WHAT IS NEEDED |
From the entries below, transcribe exactly the lines between the line holding "Quick job: Serialize" and the line holding "Annotation task. Read", inclusive; skip all other lines.

(Stored data)
>>>>

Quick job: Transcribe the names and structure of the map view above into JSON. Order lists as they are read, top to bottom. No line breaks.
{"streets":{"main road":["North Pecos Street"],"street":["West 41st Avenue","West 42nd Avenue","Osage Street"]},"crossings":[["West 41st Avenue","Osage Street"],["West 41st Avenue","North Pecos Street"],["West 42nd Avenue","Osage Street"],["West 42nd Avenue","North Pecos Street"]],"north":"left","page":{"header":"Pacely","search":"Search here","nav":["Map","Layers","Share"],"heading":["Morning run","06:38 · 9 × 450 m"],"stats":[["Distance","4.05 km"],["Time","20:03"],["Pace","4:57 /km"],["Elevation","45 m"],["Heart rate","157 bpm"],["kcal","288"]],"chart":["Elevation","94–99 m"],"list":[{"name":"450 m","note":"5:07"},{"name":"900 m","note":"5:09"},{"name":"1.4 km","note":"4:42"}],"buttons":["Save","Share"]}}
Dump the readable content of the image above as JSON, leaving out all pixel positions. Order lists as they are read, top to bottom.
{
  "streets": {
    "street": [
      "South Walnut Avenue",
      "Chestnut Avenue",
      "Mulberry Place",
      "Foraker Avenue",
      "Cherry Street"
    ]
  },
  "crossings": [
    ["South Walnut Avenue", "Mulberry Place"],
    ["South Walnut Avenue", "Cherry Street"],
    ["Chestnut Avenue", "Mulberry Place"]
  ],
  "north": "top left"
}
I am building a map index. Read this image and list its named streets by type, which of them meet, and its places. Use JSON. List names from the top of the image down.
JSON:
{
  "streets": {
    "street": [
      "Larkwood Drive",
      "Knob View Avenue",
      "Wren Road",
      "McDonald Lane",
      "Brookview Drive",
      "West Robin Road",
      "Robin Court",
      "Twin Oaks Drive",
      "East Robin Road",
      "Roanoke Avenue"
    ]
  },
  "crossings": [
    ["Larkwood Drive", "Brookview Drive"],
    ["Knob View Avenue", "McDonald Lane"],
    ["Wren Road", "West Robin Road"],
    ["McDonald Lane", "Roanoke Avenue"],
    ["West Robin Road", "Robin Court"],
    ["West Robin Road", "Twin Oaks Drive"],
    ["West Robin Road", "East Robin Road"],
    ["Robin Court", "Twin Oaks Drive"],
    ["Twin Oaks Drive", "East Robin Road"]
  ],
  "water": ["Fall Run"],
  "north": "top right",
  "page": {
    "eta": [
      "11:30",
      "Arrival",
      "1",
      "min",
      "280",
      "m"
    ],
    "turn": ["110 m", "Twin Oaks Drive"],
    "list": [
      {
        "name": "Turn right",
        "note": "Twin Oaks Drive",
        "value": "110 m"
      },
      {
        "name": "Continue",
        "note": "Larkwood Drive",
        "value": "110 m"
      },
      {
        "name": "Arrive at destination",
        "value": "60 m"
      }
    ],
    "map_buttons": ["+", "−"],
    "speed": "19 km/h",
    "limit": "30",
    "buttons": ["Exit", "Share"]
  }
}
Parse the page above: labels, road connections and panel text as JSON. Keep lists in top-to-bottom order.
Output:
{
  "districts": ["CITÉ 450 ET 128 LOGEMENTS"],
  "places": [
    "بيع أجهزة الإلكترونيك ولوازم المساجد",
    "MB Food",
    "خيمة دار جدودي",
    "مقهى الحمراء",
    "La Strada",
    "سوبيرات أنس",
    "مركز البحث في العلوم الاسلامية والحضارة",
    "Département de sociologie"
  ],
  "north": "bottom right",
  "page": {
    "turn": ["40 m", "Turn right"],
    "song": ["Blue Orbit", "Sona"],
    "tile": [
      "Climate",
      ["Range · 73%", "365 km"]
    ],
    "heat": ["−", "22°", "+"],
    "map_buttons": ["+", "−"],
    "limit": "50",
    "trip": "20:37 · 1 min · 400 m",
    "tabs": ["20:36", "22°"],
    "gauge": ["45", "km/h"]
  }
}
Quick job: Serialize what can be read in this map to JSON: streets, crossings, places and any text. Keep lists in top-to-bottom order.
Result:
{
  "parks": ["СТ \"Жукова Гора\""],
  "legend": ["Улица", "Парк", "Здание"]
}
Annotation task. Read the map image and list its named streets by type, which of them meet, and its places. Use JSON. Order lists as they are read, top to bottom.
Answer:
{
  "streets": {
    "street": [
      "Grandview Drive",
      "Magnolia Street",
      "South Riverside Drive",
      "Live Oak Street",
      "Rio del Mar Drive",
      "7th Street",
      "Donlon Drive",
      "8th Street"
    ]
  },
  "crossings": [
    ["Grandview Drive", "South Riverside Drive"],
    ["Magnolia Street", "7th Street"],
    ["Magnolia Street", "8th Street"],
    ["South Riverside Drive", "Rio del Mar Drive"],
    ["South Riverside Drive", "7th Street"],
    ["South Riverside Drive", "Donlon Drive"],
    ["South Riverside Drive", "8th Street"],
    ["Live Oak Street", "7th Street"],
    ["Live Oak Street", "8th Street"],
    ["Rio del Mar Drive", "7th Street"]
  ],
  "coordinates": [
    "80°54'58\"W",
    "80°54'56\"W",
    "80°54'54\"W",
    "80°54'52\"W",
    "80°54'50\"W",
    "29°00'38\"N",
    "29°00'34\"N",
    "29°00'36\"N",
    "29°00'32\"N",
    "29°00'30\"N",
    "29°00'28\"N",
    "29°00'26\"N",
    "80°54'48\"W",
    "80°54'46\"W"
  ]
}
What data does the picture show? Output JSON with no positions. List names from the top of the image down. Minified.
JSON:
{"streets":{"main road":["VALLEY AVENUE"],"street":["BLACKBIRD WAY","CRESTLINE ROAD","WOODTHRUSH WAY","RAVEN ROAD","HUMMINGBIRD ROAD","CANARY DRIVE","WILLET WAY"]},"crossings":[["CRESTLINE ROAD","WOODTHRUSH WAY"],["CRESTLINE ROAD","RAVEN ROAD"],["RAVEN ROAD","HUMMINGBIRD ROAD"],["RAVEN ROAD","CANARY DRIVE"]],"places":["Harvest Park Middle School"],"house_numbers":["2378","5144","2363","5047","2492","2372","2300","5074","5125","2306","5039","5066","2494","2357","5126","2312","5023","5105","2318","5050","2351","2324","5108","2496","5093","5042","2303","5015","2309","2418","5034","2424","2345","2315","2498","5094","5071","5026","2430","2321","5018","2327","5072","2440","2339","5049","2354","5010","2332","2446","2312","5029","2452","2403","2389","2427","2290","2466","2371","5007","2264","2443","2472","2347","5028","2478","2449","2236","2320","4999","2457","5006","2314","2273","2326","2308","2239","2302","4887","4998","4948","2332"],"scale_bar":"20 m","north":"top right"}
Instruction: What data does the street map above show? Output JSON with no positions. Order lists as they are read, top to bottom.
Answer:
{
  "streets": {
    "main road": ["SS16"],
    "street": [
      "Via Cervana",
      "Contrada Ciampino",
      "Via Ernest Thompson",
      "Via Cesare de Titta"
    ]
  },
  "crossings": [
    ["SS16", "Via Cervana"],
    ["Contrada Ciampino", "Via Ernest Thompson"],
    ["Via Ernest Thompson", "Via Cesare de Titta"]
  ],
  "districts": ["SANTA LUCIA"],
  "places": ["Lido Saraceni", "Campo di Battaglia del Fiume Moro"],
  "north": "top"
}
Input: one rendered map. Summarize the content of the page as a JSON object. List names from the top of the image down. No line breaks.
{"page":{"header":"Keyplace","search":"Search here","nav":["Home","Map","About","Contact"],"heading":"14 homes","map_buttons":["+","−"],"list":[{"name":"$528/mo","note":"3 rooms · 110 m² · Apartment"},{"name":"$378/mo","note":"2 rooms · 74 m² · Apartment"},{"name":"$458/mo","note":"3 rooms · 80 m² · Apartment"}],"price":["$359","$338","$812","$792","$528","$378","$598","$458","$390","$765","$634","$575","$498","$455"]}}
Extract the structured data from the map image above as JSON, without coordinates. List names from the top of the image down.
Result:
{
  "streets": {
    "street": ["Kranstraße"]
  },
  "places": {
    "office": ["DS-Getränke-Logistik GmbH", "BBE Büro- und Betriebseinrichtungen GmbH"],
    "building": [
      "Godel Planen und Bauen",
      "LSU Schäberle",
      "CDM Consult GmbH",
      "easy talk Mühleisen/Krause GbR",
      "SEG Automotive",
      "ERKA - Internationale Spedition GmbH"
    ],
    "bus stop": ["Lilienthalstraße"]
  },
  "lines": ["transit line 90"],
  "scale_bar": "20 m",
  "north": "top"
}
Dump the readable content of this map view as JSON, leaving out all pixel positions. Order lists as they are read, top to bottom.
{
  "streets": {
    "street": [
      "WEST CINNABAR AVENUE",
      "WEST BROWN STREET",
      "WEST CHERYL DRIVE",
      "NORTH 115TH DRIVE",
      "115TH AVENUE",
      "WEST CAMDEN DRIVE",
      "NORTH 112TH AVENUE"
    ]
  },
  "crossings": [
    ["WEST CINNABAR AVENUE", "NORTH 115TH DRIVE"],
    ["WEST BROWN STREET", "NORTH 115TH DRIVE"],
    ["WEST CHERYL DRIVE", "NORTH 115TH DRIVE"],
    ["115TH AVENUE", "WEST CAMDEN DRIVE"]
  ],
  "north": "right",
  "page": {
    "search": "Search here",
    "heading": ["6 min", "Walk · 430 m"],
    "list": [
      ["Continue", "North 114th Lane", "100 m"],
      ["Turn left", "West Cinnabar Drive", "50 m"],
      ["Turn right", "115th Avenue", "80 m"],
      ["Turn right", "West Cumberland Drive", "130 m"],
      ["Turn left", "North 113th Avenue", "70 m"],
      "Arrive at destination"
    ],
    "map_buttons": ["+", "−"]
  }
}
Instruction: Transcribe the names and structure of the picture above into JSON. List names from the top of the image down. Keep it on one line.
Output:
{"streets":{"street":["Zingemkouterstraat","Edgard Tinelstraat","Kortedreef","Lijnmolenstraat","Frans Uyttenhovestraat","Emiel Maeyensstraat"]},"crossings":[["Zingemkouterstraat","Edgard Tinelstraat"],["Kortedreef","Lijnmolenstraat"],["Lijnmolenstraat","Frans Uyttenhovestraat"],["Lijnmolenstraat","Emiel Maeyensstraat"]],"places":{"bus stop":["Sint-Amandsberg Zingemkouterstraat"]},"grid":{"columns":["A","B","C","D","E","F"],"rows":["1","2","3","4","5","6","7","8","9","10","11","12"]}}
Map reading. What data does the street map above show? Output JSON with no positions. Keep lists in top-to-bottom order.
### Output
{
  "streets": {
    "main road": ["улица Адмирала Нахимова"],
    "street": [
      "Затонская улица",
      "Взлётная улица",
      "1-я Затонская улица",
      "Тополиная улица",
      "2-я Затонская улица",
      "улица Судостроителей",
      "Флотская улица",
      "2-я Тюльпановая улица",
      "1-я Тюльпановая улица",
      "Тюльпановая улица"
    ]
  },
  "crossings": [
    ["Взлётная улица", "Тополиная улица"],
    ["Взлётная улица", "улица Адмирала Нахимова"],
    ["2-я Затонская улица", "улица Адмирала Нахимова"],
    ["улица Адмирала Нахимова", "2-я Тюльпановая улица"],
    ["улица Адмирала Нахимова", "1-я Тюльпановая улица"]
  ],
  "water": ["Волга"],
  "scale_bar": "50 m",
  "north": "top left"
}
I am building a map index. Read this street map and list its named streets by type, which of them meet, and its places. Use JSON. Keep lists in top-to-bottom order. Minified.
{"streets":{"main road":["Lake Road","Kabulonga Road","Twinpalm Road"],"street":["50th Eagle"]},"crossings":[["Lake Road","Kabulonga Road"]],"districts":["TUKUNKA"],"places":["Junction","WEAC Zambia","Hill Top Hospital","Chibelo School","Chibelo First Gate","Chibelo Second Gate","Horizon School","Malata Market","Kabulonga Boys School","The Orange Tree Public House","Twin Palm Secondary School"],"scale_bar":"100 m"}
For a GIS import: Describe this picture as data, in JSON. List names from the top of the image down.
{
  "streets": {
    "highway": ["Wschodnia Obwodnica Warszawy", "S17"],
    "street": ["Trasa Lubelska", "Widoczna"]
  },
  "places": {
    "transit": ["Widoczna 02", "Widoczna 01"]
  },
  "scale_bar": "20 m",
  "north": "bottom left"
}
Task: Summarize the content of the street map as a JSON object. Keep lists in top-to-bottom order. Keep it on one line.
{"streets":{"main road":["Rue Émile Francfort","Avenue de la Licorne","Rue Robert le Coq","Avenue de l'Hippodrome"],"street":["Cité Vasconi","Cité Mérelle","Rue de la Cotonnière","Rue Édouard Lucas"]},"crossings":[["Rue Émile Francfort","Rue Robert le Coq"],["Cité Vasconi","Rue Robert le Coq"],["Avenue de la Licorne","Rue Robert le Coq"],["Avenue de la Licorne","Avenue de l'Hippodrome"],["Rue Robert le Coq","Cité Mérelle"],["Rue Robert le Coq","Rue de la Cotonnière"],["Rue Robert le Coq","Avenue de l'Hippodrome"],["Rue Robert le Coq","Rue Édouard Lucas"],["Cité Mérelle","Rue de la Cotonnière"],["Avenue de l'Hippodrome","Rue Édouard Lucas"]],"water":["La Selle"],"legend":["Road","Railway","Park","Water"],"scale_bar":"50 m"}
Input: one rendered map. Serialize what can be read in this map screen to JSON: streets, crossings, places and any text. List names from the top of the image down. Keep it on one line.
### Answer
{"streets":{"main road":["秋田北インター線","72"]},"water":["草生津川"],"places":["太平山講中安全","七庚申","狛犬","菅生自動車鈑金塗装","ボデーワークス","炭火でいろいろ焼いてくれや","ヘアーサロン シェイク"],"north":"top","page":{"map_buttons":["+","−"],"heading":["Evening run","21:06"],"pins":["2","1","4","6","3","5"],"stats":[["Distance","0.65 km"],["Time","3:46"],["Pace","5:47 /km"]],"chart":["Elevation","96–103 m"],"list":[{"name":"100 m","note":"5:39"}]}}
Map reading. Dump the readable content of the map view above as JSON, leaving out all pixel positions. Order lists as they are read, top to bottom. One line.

<<<<

YOUR RESPONSE |
Quick job: Serialize what can be read in this map to JSON: streets, crossings, places and any text. Keep lists in top-to-bottom order.
Result:
{
  "parks": ["СТ \"Жукова Гора\""],
  "legend": ["Улица", "Парк", "Здание"]
}
Annotation task. Read the map image and list its named streets by type, which of them meet, and its places. Use JSON. Order lists as they are read, top to bottom.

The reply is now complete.